I've had 15 orthopedic procedures. Knee shoulder hand and elbow. Never had the oxycontin but the percocets are awesome. If anybody wants to share, I'd love some.
2 percs is equal to an oxycontin (a 10mg oxy)1 perc = 5mg oxycodone
1 oxycontin contains anywhere from 10 to 80mg oxycodone (2-16 percs worth)
Fwiw, my uncle who was demolished by various cancers would pop 2 80mg oxys at a time from the pain and would do little to help.. Not regualar oxy either - the quick release
Thatd kill most ppl
Reading this thread makes my head hurt with so many people talking about what they have very little clue about, but especially this post. There are 3-4 wrong statements in this alone.
1) Chronic pain management should be managed by 1) trying to have a baseline pain medication in your body at all times and 2) just taking a quick acting product for what should be breakthrough pain.
2) Oxycontin (Oxycodone ER) is an Extended Release product ONLY and is used for the baseline pain. If you truly have chronic pain, Oxycontin is meant to make it so you have to take minimal breakthrough pain medication. This is the medication cant be crushed (dangerous) since it destroys the release of it. It is available 10-80mg.
3) Percocet is Oxycodone Immediate Release (IR) with Tylenol/acetaminophen/APAP. Vicodin/Norco is Hydrocodone with APAP. The oxycodone component in percocet is from 5-10mg. Oxycodone IR (by itself) is available anywhere from 5mg-30mg. The APAP used to be able to vary anywhere from 325mg to 650mg. This recently changed in March and now the max is 325mg APAP in a single pill. If you are getting 300mg of APAP in Vicodin, you are going to be paying a lot more as its a newer, more expensive formulation. This is due to APAP being the most common overdose since it is everywhere: Tylenol PM, Vicodin, Percocet, cold medications, etc. 4000mg is the current max daily dose last I looked, however, it is going to be changed to 3,000mg at some point due to the overdosing issues IMO.
4) Percocet, oxycodone IR, and Vicodin are used for breakthrough pain that isn't controlled by the Extended Release or long acting product. If you are using the max amount of breakthrough pain medication prescribed or even more, it is not being managed properly. However, most chronic pain patients take near the max amount of the breakthrough pain medication on a month by month basis whether it is either addiction or improper management.

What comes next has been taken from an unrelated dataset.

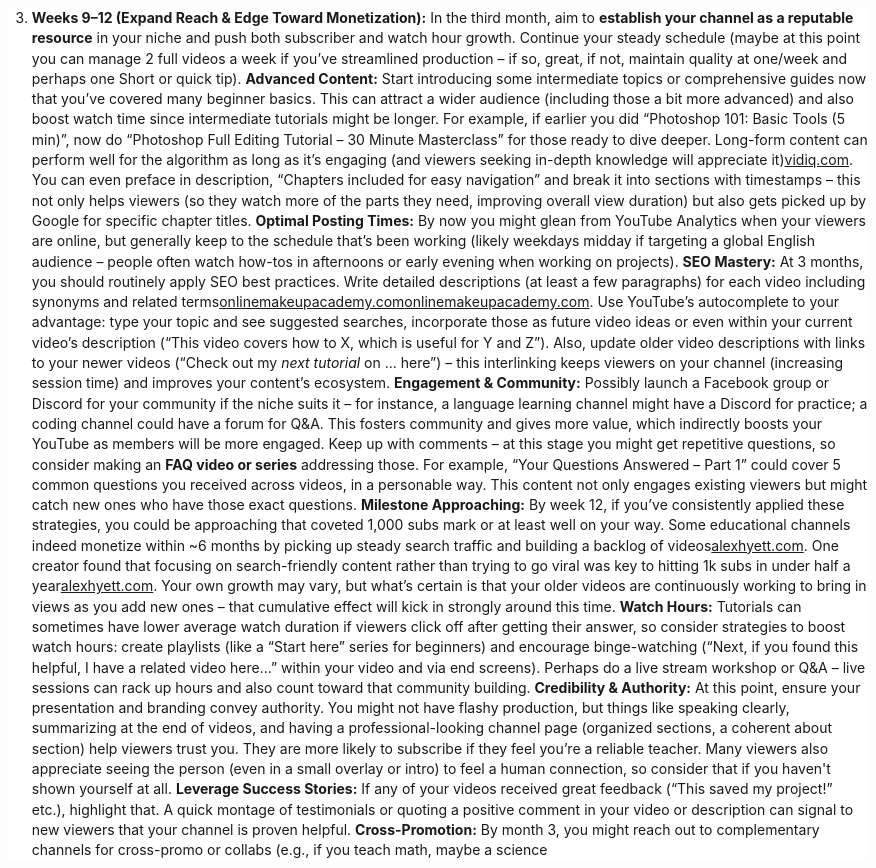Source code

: 3.  **Weeks 9–12 (Expand Reach & Edge Toward Monetization):** In the third month, aim to **establish your channel as a reputable resource** in your niche and push both subscriber and watch hour growth. Continue your steady schedule (maybe at this point you can manage 2 full videos a week if you’ve streamlined production – if so, great, if not, maintain quality at one/week and perhaps one Short or quick tip). **Advanced Content:** Start introducing some intermediate topics or comprehensive guides now that you’ve covered many beginner basics. This can attract a wider audience (including those a bit more advanced) and also boost watch time since intermediate tutorials might be longer. For example, if earlier you did “Photoshop 101: Basic Tools (5 min)”, now do “Photoshop Full Editing Tutorial – 30 Minute Masterclass” for those ready to dive deeper. Long-form content can perform well for the algorithm as long as it’s engaging (and viewers seeking in-depth knowledge will appreciate it)[vidiq.com](https://vidiq.com/blog/post/tips-creating-youtube-gaming-channel/#:~:text=One%20of%20the%20biggest%20insights,know%20how%20he%20did%20it). You can even preface in description, “Chapters included for easy navigation” and break it into sections with timestamps – this not only helps viewers (so they watch more of the parts they need, improving overall view duration) but also gets picked up by Google for specific chapter titles. **Optimal Posting Times:** By now you might glean from YouTube Analytics when your viewers are online, but generally keep to the schedule that’s been working (likely weekdays midday if targeting a global English audience – people often watch how-tos in afternoons or early evening when working on projects). **SEO Mastery:** At 3 months, you should routinely apply SEO best practices. Write detailed descriptions (at least a few paragraphs) for each video including synonyms and related terms[onlinemakeupacademy.com](https://www.onlinemakeupacademy.com/makeup-academy-blog/creating-a-youtube-channel#:~:text=Craft%20engaging%20and%20informative%20video,ranking%20in%20YouTube%20search%20results)[onlinemakeupacademy.com](https://www.onlinemakeupacademy.com/makeup-academy-blog/creating-a-youtube-channel#:~:text=Research%20popular%20keywords%20and%20hashtags,that%20accurately%20represent%20your%20content). Use YouTube’s autocomplete to your advantage: type your topic and see suggested searches, incorporate those as future video ideas or even within your current video’s description (“This video covers how to X, which is useful for Y and Z”). Also, update older video descriptions with links to your newer videos (“Check out my _next tutorial_ on ... here”) – this interlinking keeps viewers on your channel (increasing session time) and improves your content’s ecosystem. **Engagement & Community:** Possibly launch a Facebook group or Discord for your community if the niche suits it – for instance, a language learning channel might have a Discord for practice; a coding channel could have a forum for Q&A. This fosters community and gives more value, which indirectly boosts your YouTube as members will be more engaged. Keep up with comments – at this stage you might get repetitive questions, so consider making an **FAQ video or series** addressing those. For example, “Your Questions Answered – Part 1” could cover 5 common questions you received across videos, in a personable way. This content not only engages existing viewers but might catch new ones who have those exact questions. **Milestone Approaching:** By week 12, if you’ve consistently applied these strategies, you could be approaching that coveted 1,000 subs mark or at least well on your way. Some educational channels indeed monetize within ~6 months by picking up steady search traffic and building a backlog of videos[alexhyett.com](https://www.alexhyett.com/1000-subscribers/#:~:text=This%20is%20pretty%20good%20growth,posting%20consistently%205%20months%20ago). One creator found that focusing on search-friendly content rather than trying to go viral was key to hitting 1k subs in under half a year[alexhyett.com](https://www.alexhyett.com/1000-subscribers/#:~:text=For%20the%20rest%20of%20us,subscribers%20that%20fast%20is%20slim). Your own growth may vary, but what’s certain is that your older videos are continuously working to bring in views as you add new ones – that cumulative effect will kick in strongly around this time. **Watch Hours:** Tutorials can sometimes have lower average watch duration if viewers click off after getting their answer, so consider strategies to boost watch hours: create playlists (like a “Start here” series for beginners) and encourage binge-watching (“Next, if you found this helpful, I have a related video here...” within your video and via end screens). Perhaps do a live stream workshop or Q&A – live sessions can rack up hours and also count toward that community building. **Credibility & Authority:** At this point, ensure your presentation and branding convey authority. You might not have flashy production, but things like speaking clearly, summarizing at the end of videos, and having a professional-looking channel page (organized sections, a coherent about section) help viewers trust you. They are more likely to subscribe if they feel you’re a reliable teacher. Many viewers also appreciate seeing the person (even in a small overlay or intro) to feel a human connection, so consider that if you haven't shown yourself at all. **Leverage Success Stories:** If any of your videos received great feedback (“This saved my project!” etc.), highlight that. A quick montage of testimonials or quoting a positive comment in your video or description can signal to new viewers that your channel is proven helpful. **Cross-Promotion:** By month 3, you might reach out to complementary channels for cross-promo or collabs (e.g., if you teach math, maybe a science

5) Constipation is something that your body will not get used to whether you're on it for a 2 weeks or 10 years.
I know this is about an acute issue (surgery) so most of this doesn't apply, but I keep hearing people saying oxycontin when they mean oxycodone; talking about oxycontin strengths when meaning the oxycodone strengths and vice versa;
talking about unsustainable doses of medications that no doctor would write for and no pharmacist fill.